There are also certain procedural requirements, such as appropriate forms and witnesses, for the appointment to be valid. They include:

  • both you and your prospective guardian must sign the form in front of a solicitor, barrister or Registrar of the Local Court or overseas registered foreign lawyer (but you need not sign at the same time)
  • the appointment must be in writing and follow a standard format.

Certain people cannot be appointed enduring guardians. They include:

  • people under 18
  • anyone directly or indirectly involved in, or responsible for, your medical treatment.

Appointment of enduring guardian forms, with instructions for valid completion, are available free from the Civil and Administrative Tribunal (Guardianship Division).

It is suggested that the original appointment be kept with your will, and copies be given to your guardian, doctor, and other health care workers.

Revoking and resigning appointments

You can revoke your enduring guardian appointment as long as you still have the capacity to understand. A revocation must be in writing, witnessed by a legal practitioner or registrar of the Local Court, and given to the person previously appointed enduring guardian.

The enduring guardian can resign their appointment. If the appointor still has capacity, the enduring guardian can simply give them written notice of resignation. If the appointor has lost capacity, the guardian must obtain the approval of the Civil and Administrative Tribunal.

Advance care directives (living wills)

An Advance Care Directive (ACD) or living will is a way of recording your health and personal care instructions for family members, doctors and healthcare workers if you are unable to make those decisions for yourself. An ACD is useful if you are not confident that the person who will make such decisions for you in such circumstances (the person responsible) will carry out your wishes. It may also assist your enduring guardian. A copy of the document should be provided to your doctor and other health care providers, family and friends and enduring guardian if you have appointed one.
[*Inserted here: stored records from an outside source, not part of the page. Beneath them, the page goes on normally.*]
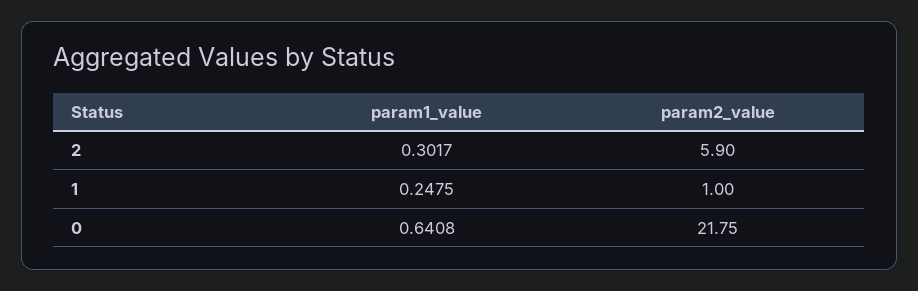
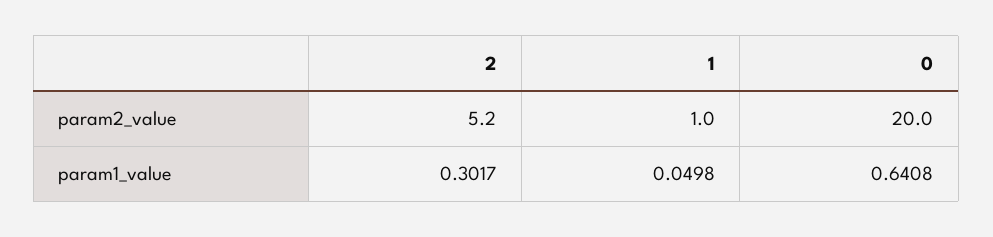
  {
    "param1_value": {
      "2": 0.3017,
-     "1": 0.2475,
+     "1": 0.0498,
      "0": 0.6408
    },
    "param2_value": {
-     "2": 5.9,
+     "2": 5.2,
      "1": 1,
-     "0": 21.75
+     "0": 20
    }
  }

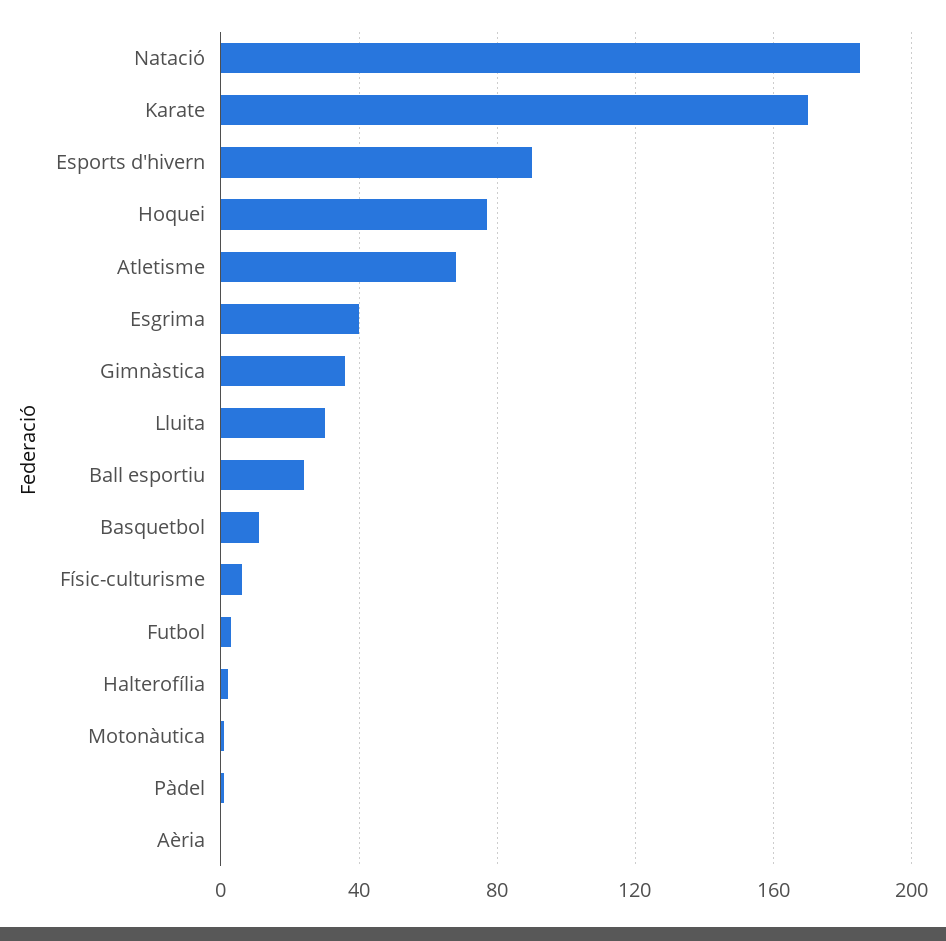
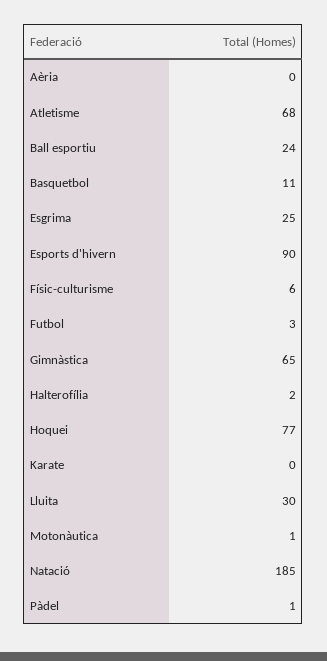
  {
    "Natació": 185,
-   "Karate": 170,
+   "Karate": 0,
    "Esports d'hivern": 90,
    "Hoquei": 77,
    "Atletisme": 68,
-   "Esgrima": 40,
+   "Esgrima": 25,
-   "Gimnàstica": 35,
+   "Gimnàstica": 65,
    "Lluita": 30,
    "Ball esportiu": 24,
    "Basquetbol": 11,
    "Físic-culturisme": 6,
    "Futbol": 3,
    "Halterofília": 2,
    "Motonàutica": 1,
    "Pàdel": 1,
    "Aèria": 0
  }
In NSW there is no legislation governing ACDs but they are legally binding under common law. The ACD must be written when you have capacity, and be clear and specific enough to guide treating doctors, and be as up to date as possible, signed and witnessed. It can then function as an extension of the common law right to determine your own medical treatment.

You cannot direct that your enduring guardian or any other person carry out an unlawful act such as euthanasia.
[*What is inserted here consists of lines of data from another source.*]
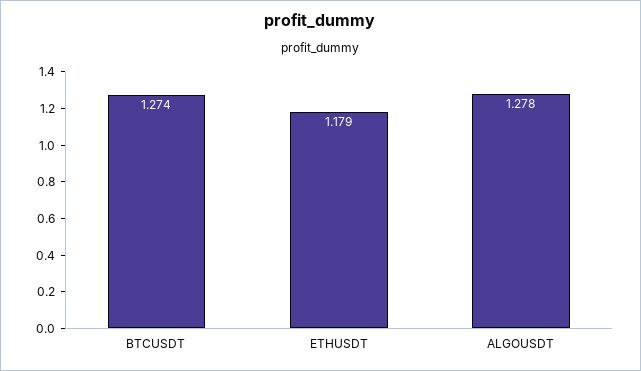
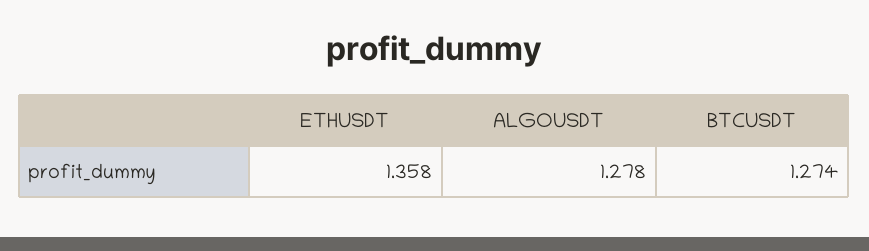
  {
    "BTCUSDT": 1.274,
-   "ETHUSDT": 1.179,
+   "ETHUSDT": 1.358,
    "ALGOUSDT": 1.278
  }

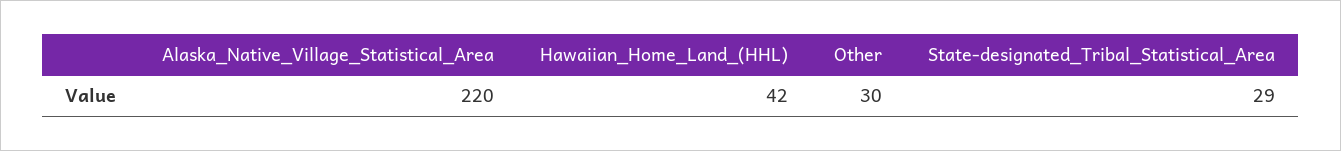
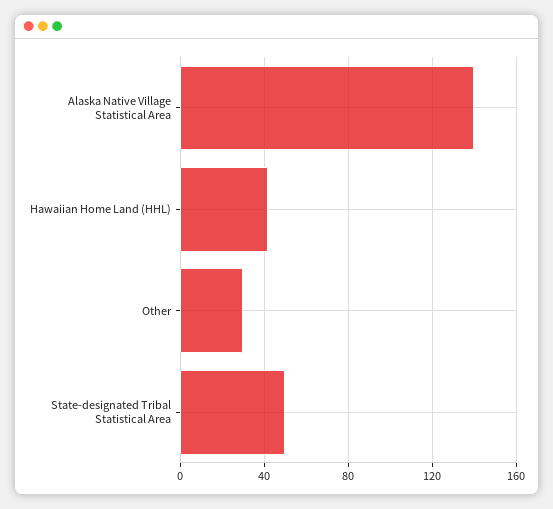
  {
-   "Alaska_Native_Village_Statistical_Area": 220,
+   "Alaska_Native_Village_Statistical_Area": 140,
    "Hawaiian_Home_Land_(HHL)": 42,
    "Other": 30,
-   "State-designated_Tribal_Statistical_Area": 29
+   "State-designated_Tribal_Statistical_Area": 50
  }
There are internet resources for preparing advance care directives, including

Withdrawing or withholding medical treatment

In general, people who are over 18, have capacity and are able to understand their condition and the options for treatment may not be given medical treatment without their consent. They are entitled to adequate information to make an informed choice. The same applies to withholding consent and refusing treatment.
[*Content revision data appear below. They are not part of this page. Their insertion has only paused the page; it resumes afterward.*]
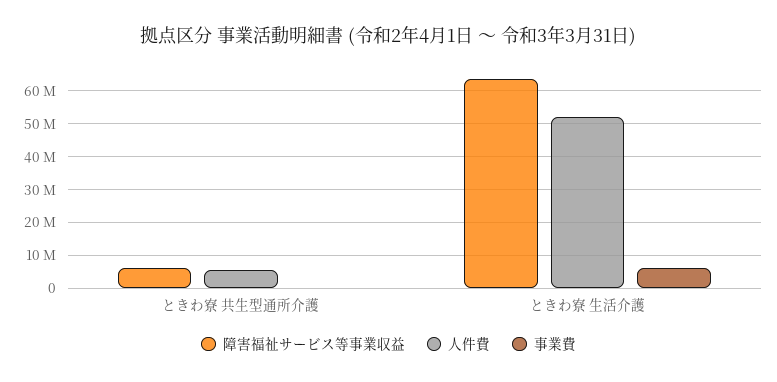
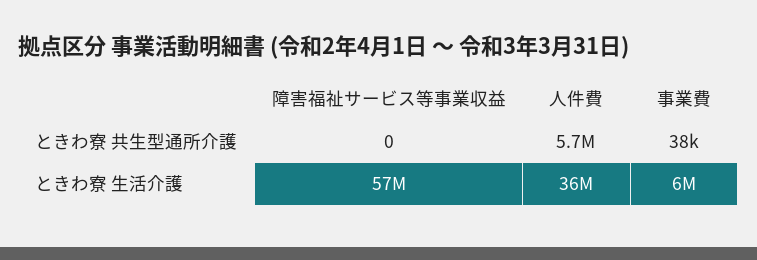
  {
    "障害福祉サービス等事業収益": {
-     "ときわ寮 共生型通所介護": 6000000,
+     "ときわ寮 共生型通所介護": 0,
-     "ときわ寮 生活介護": 64000000
+     "ときわ寮 生活介護": 57000000
    },
    "人件費": {
      "ときわ寮 共生型通所介護": 5700000,
-     "ときわ寮 生活介護": 52000000
+     "ときわ寮 生活介護": 36000000
    },
    "事業費": {
      "ときわ寮 共生型通所介護": 38000,
      "ときわ寮 生活介護": 6000000
    }
  }

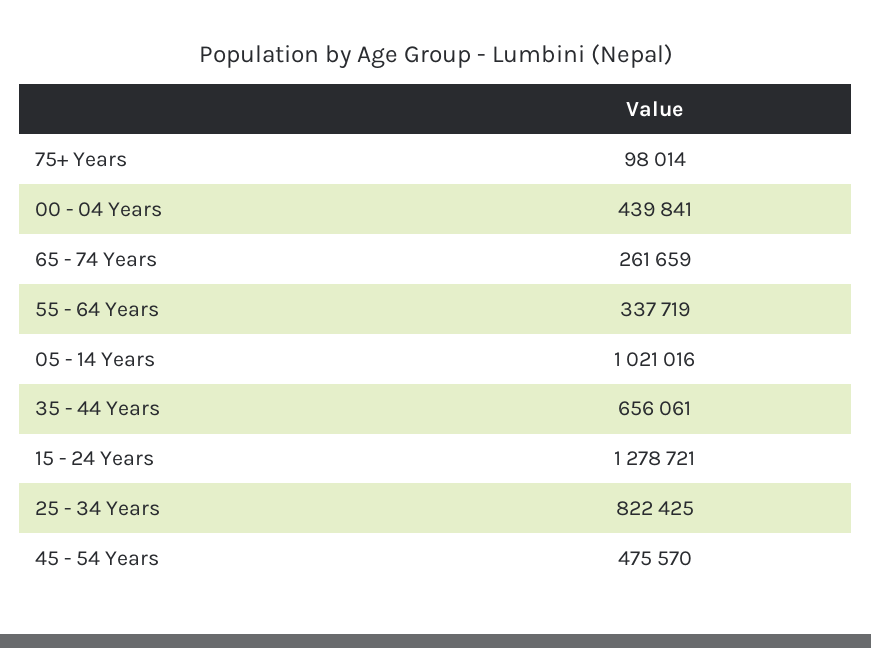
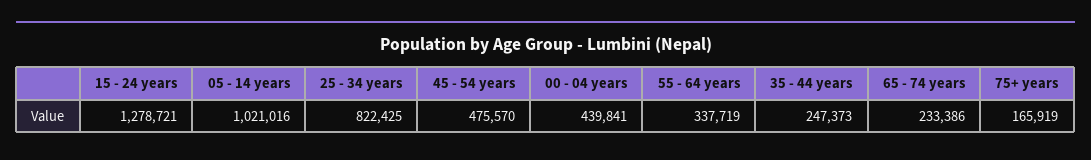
  {
-   "75+ Years": 98014,
+   "75+ Years": 165919,
    "00 - 04 Years": 439841,
-   "65 - 74 Years": 261659,
+   "65 - 74 Years": 233386,
    "55 - 64 Years": 337719,
    "05 - 14 Years": 1021016,
-   "35 - 44 Years": 656061,
+   "35 - 44 Years": 247373,
    "15 - 24 Years": 1278721,
    "25 - 34 Years": 822425,
    "45 - 54 Years": 475570
  }

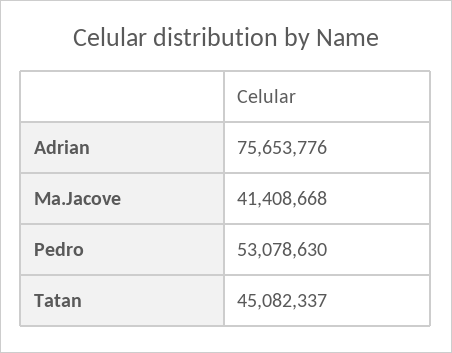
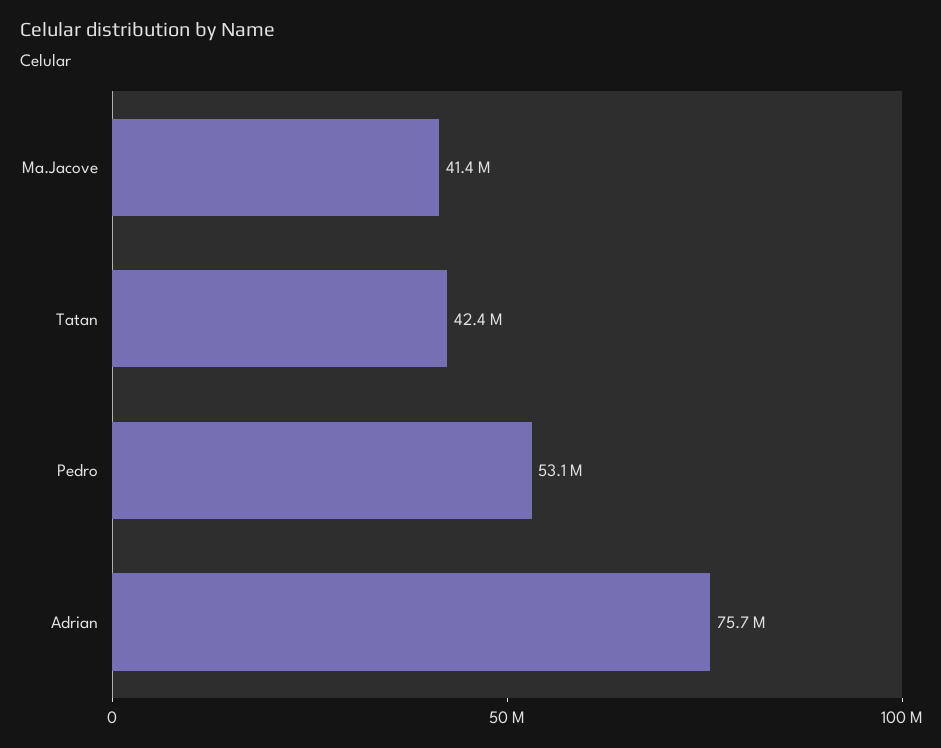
  {
    "Adrian": 75653776,
    "Ma.Jacove": 41408668,
    "Pedro": 53078630,
-   "Tatan": 45082337
+   "Tatan": 42400000
  }

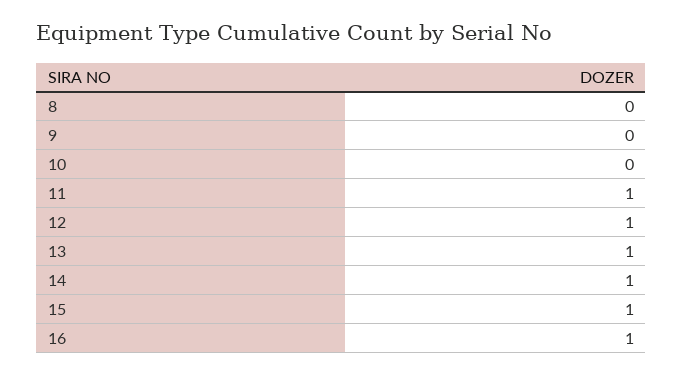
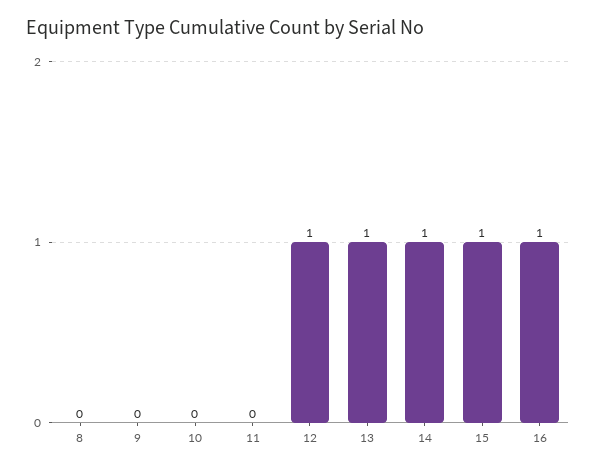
  {
    "8": 0,
    "9": 0,
    "10": 0,
-   "11": 1,
+   "11": 0,
    "12": 1,
    "13": 1,
    "14": 1,
    "15": 1,
    "16": 1
  }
Doctors cannot be forced by relatives of a patient to commence or continue medical treatment that is technically ‘futile’, that is, where it is impossible or extremely unlikely that medical treatment will return the patient to a meaningful quality of life. Treatment can also be withdrawn where it is considered unduly burdensome, or not in the patient’s best interests. The most difficult task where the patient is unconscious or otherwise incompetent is to get good evidence of what the patient would regard as a ‘meaningful quality of life’.

Where conflict exists between the patient’s family and the patient’s doctors as to whether medical treatment that is apparently ‘futile’ should be continued, the issue can be discussed by the Hospital’s Clinical Ethics Committee. If the relatives continue to dispute a withdrawal of treatment decision then relevant doctors should specify that as a reason for not signing the death certificate. This will then activate the jurisdiction of the coroner.

'No CPR' (cardio-pulmonary resuscitation) orders may be written in consultation with a terminally ill patient and the patient’s family, in accordance with hospital guidelines, to avoid the indignity of life ending in the pressure of an emergency attempt at resuscitation.